Signature samples are classified as forged or genuine using Convolutional Neural Networks.
- Basic CNN model: conventional-sign-forgery-detect.ipynb contains training for the cnn model. The model contains two Convolution Layers, two Pooling layers, two Dense layers and one dropout layer to reduce overfitting. The results obtained shows the validation loss does not increase and that there is no overfitting.
- VGG16 model: transfer-learning-sign-forgery-detect.ipynb contains implemetation of VGG16 model pretrained on imagenet dataset. In this model all the layers were trained. It is implemented using Tensorflow Keras api. It is observed that there is early stopping in 16th epoch.
- Siamese Network for One shot learning: siamese-model-one-shot-learning.ipynb contains implementation of siamese network on CNN. This model, given only one true signature of a person as reference determines whether the query signature belongs to the same person or is a forgery. We observe that the loss has decreased in every epoch. Hence, there is no overfitting. It's a well trained model.
The dataset used was taken from kaggle. This is the link: https://www.kaggle.com/robinreni/signature-verification-dataset
- Python 3
- Matplotlib
- Numpy
- Tensorflow
- Keras
- Pandas
- Run the conventional-sign-forgery-detect.ipynb, transfer-learning-sign-forgery-detect.ipynb, siamese-model-one-shot-learning.ipynb files individually.
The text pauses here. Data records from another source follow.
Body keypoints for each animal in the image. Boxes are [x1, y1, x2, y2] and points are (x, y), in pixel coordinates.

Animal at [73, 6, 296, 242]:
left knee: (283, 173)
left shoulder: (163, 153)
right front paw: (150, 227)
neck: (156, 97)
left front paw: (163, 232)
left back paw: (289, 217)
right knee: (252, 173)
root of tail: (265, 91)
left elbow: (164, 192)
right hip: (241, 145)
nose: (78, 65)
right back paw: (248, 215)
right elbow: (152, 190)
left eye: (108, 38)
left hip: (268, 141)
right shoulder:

The plotted accuracy and loss curves are in the results folder.
Model | Training Accuracy | Valiation Accuracy |
---|---|---|
CNN model | 94.54% | 93.94% |
VGG16 model | 100% | 99.8% |
Siamese model | 100% | 100% |
Conventional deep learning methods require large samples of data for a class in the classification process. One shot learning, being a method of meta learning, can perform classification tasks with one data point. Hence for the tasks like facial recognition, audio recognition, signature forgery verification this method of meta learning becomes more suitable at industrial level.